**PROBLEM**
What lines in the data hold the string "everything"? Show them.

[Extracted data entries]

====================

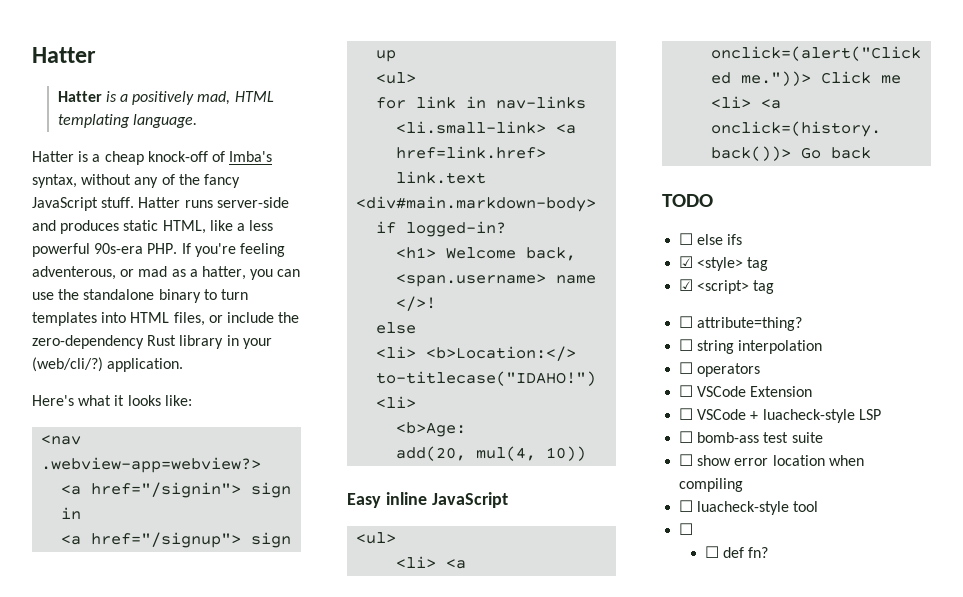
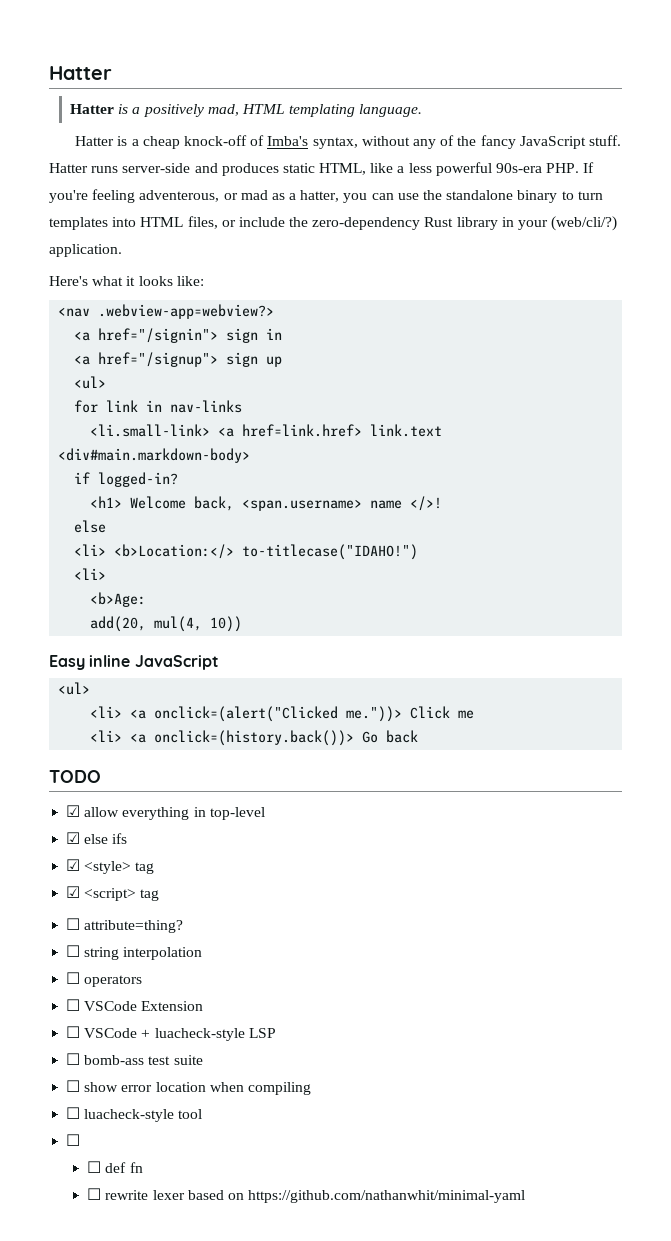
[679,233,694,245] ☐ -> [66,805,265,820] [66,832,81,844] ☑ allow everything in top-level // ☑
[747,547,768,558] fn? -> [129,1162,143,1173] [87,1188,526,1203] fn // ☐ rewrite lexer based on https://github.com/nathanwhit/minimal-yaml

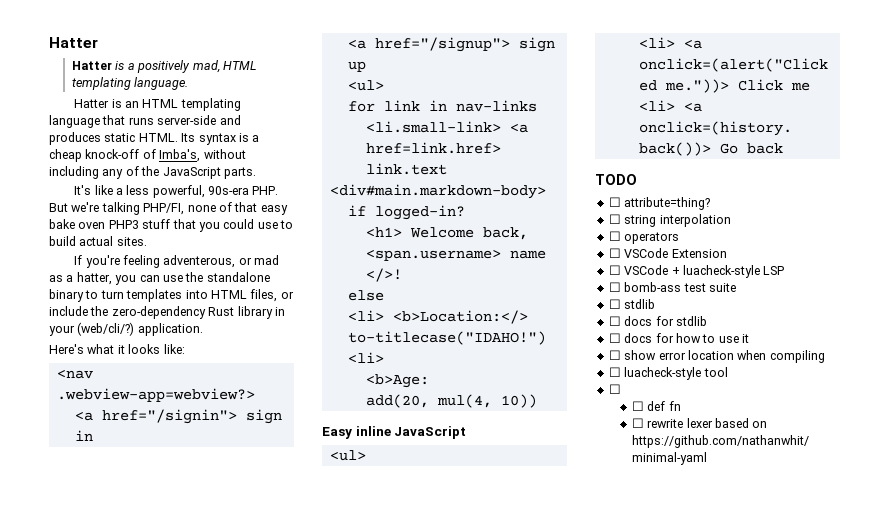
[131,135,621,149] [49,163,88,173] a cheap knock-off of Imba's syntax, without any of the fancy JavaScript stuff. Hatter -> [124,98,241,111] [49,115,126,128] an HTML templating language that
[319,163,367,175] HTML, -> [138,133,260,145] [49,149,246,162] [49,166,256,179] [74,185,92,195] HTML. Its syntax is a cheap knock-off of Imba's, without including any of the JavaScript parts. // It's
[435,162,492,176] powerful -> [152,185,205,198] powerful,
(580, 168) none -> [49,202,288,215] [49,219,293,232] [49,236,147,246] But we're talking PHP/FI, none of that easy bake oven PHP3 stuff that you could use to build actual sites. //
[66,805,265,820] [66,832,128,844] [66,859,155,874] [66,886,160,901] // ☑ allow everything in top-level // ☑ else ifs // ☑ <style> tag // ☑ <script> tag -> (637, 179) none
(203, 1060) none -> [608,299,656,309] [608,316,707,326] [608,333,749,343] // ☐ stdlib // ☐ docs for stdlib // ☐ docs for how to use it

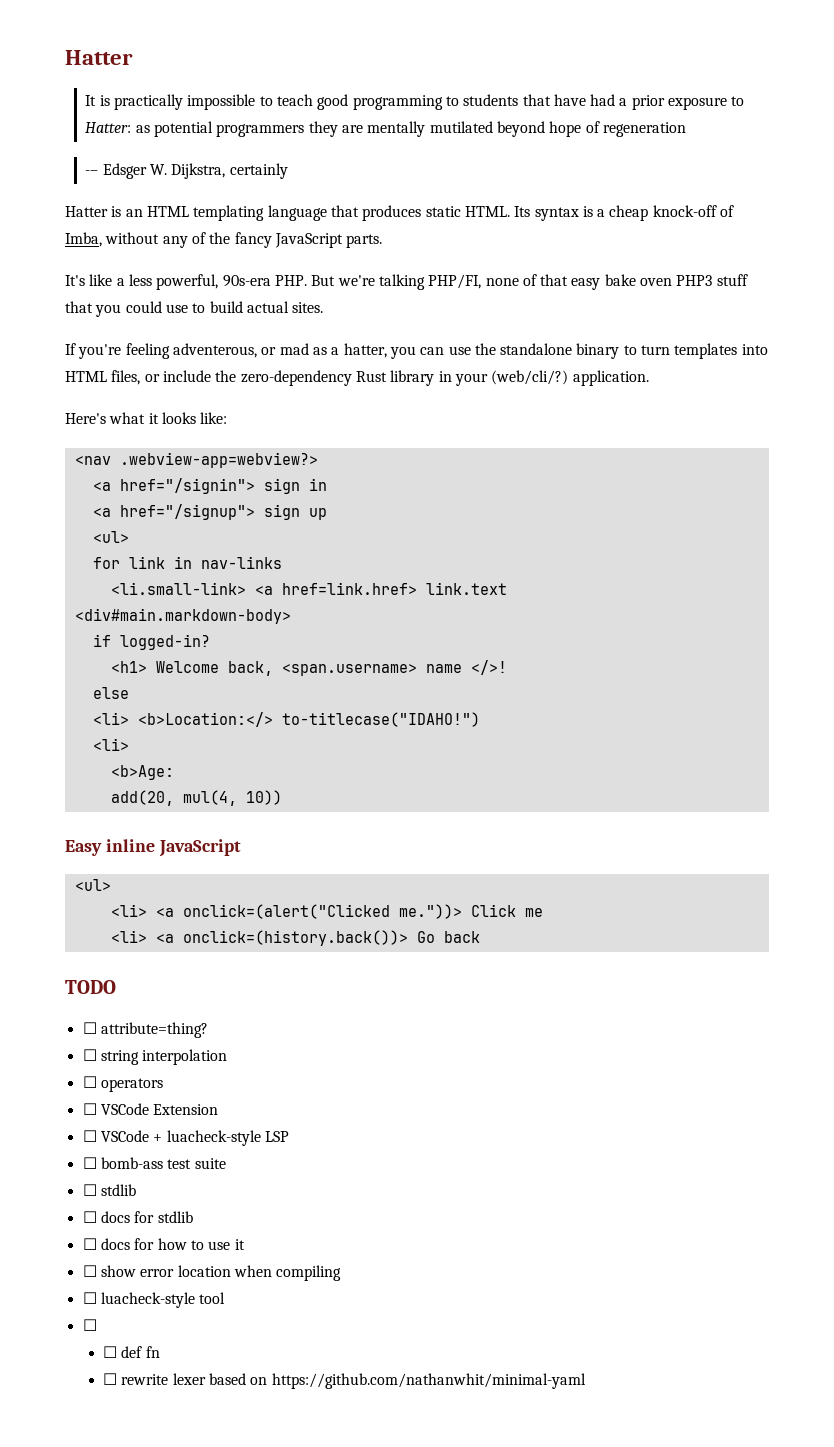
[72,60,257,73] [72,77,189,90] Hatter is a positively mad, HTML templating language. -> [85,94,745,110] [85,121,686,137] [85,163,288,179] It is practically impossible to teach good programming to students that have had a prior exposure to Hatter: as potential programmers they are mentally mutilated beyond hope of regeneration // -– Edsger W. Dijkstra, certainly
[128,115,241,125] runs server-side and -> (359, 211) none
[159,149,246,162] [49,166,99,179] Imba's, without including -> [65,232,160,247] Imba, without
(160, 171) none -> [234,232,272,248] fancy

====================

**WRITTEN ANSWER**
[679,233,694,245] ☐ -> [66,805,265,820] [66,832,81,844] ☑ allow everything in top-level // ☑
[66,805,265,820] [66,832,128,844] [66,859,155,874] [66,886,160,901] // ☑ allow everything in top-level // ☑ else ifs // ☑ <style> tag // ☑ <script> tag -> (637, 179) none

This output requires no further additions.